Thanks for the support and comments, Mogul, Jayhawk, Grizfall, Skoal Monster, worktowin, MThomas-- each of you have really helped me in the last week with your words.
Logging in the suck lately- day 17:
Big issues since the past post are sharp, mean, fast craves. I"m meaner though. They piss me off because they are arrogant and strong- nic bitch is showing the real bitch side with them. Note to self: remember these when you are about to get complacent, because they seem to be sneaky and dangerous. I'm going to slap the damn things down as well as I can right now though, so that bitch doesn't think they might work sometime.

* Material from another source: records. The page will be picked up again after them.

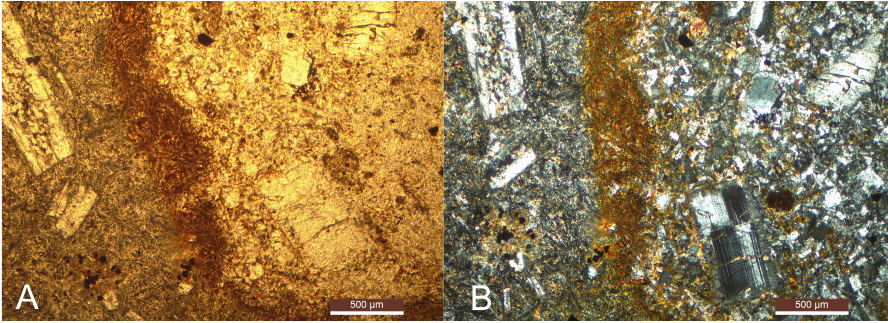
Figure 3. Photomicrograph showing typical appearance of a enclaves-host contact, see text for description. ( A ) parallel polarised light ( B ) cross-polarised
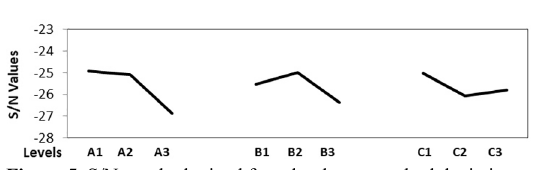
Figure 5. S/N graph obtained from hardness standard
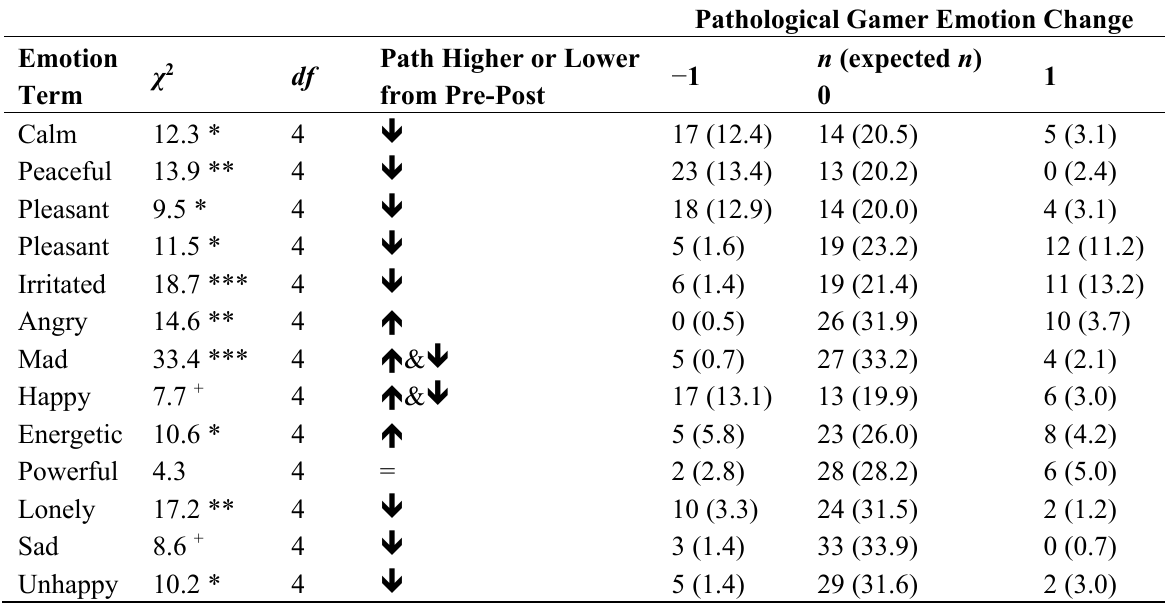
Table 5. Differences in emotional reactivity to playing video games (Study 3). Pathological Gamer Emotion Change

Another issue is my mouth feeling like i'm shedding a layer- feels swollen in gums and lips, and teeth hurt some. ALso feels numbish or tingly a lot, in toungue, lips, gums somewhat. Sort of I swished a little novacaine or something. It must be healing, and it'll pass.

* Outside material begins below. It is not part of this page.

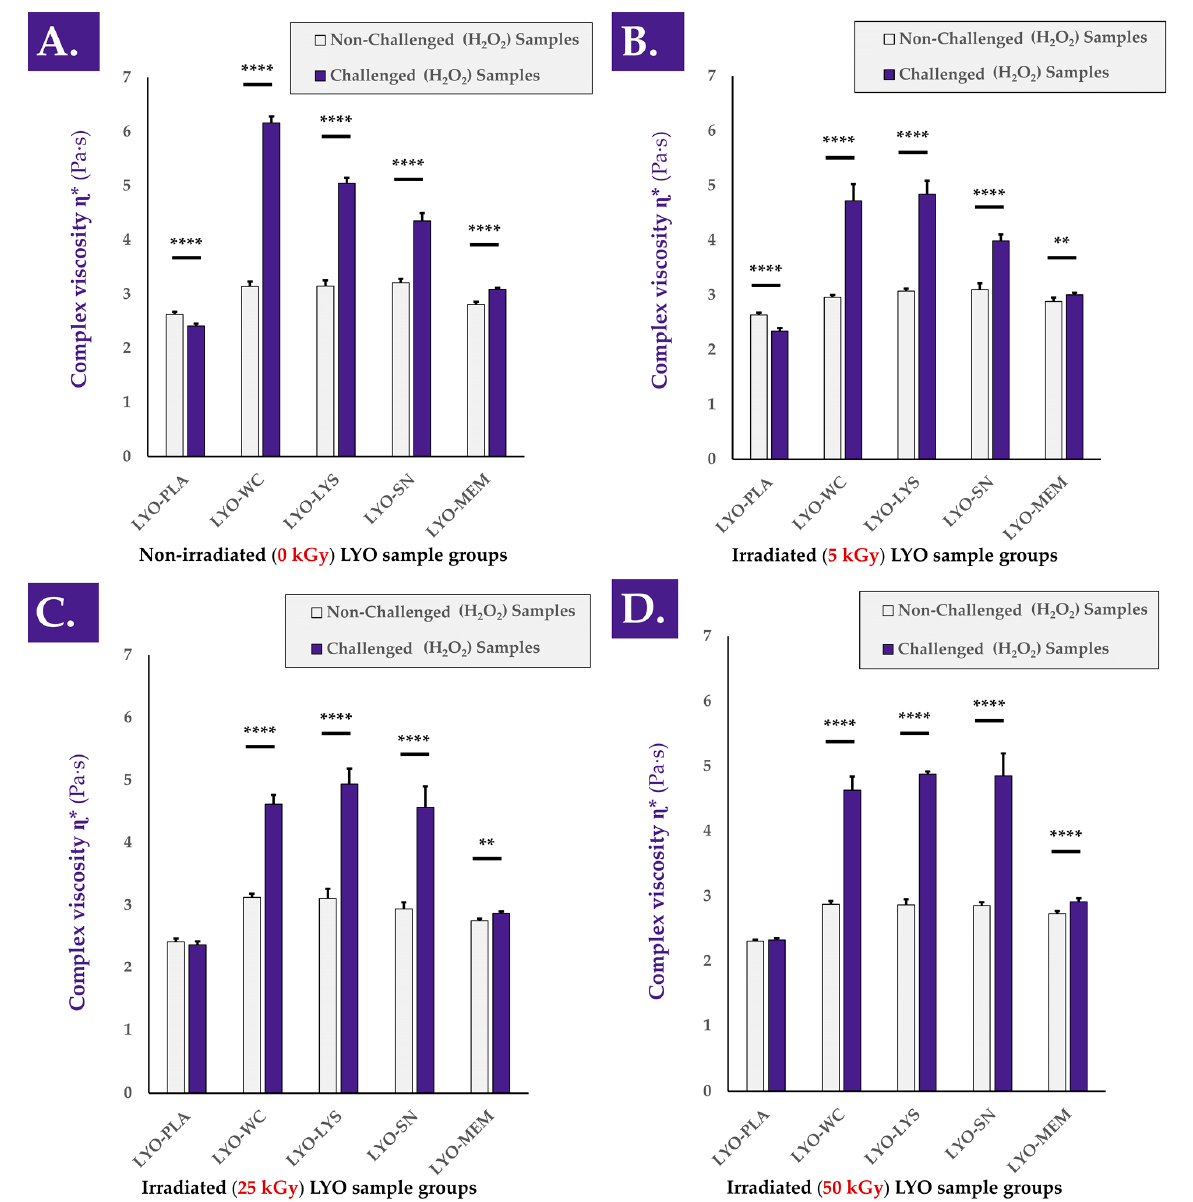
Figure 3. Complex viscosity η * of reconstituted (i.e., in a hydrogel of HA 2.2–2.4 MDa MW at 1% in H 2 O:PBS 1:1) non-irradiated ( A ) or γ -irradiated (5 kGy, ( B ); 25 kGy, ( C ); 50 kGy, ( D )) progenitor tenocyte extracts, with the placebo controls. Each sample was analyzed following H 2 O 2 challenge or PBS addition (i.e., internal non-challenged controls). Very significant (i.e., ** or 0.001 < p value < 0.01) or extremely significant (i.e., **** or p value < 0.0001) differences were found between the sample mean values. HA, hyaluronic acid; kGy, kiloGray; LYO-PLA, lyophilized placebo sample; LYO-LYS, lyophilized lysate fraction; LYO-MEM, lyophilized membrane fraction; LYO-SN, lyophilized solu- ble fraction; LYO-WC, lyophilized whole-cell fraction; MDa, megaDaltons; MW, molecular weight; Pa · s, Pascal seconds; PBS, phosphate-buffered saline.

Fuzzy-brain fog comes and goes in waves, and i've resigned to ride out the "brain don't work right" for another month before I worry about it. It does get me weary though, becuase i'm used to having what I thought was a sharp brain for the most part. At least I probably will have a living brain longer because of this quit. Gas still an issue at nights usually, but it doesn't hurt so im not complaining, just logging it.
I"m feeling pretty bummed/scared/pissed because of a couple of guys dealing with health issues despite their quits. Just read dunlapsig's account of a problem in his mouth. Pisses me off, mostly. So does caving- not the person caving- i've caved every time I've stopped before in the past so i'm no better, but rather I hate the fact that this shit is engineered to make us have to be warriors to not cave, and by byproducts of that is the cancer. F-ing mean and heartless. F* this shit. F* the people who make it and live in big houses in in the Southeast and whereever else because they made it this way and made a financial sucess. F the people who have had chances to protect peopl from it and voted against it because of money. F the people living in estates built on family money gained from dealing in this government-sanctioned highly addictive and deadly poison drug trade.
My heart is with everyone fighting this shit today, because the cards were stacked against you but you fight, and you win, day by day, person by person. Thanks for this site and the people to give to it to help it work. And thanks for giving me the strength to get this far this time. I know we preach the day to day, but I"m quitting today AND all weekend RIGHT NOW. Sure, I"ll post role or ask someone to help me if i cant get to a computer, but go ahead and consider me quit today, tomorrow and the next, and damned proud to be quit with each one of you who might read ths.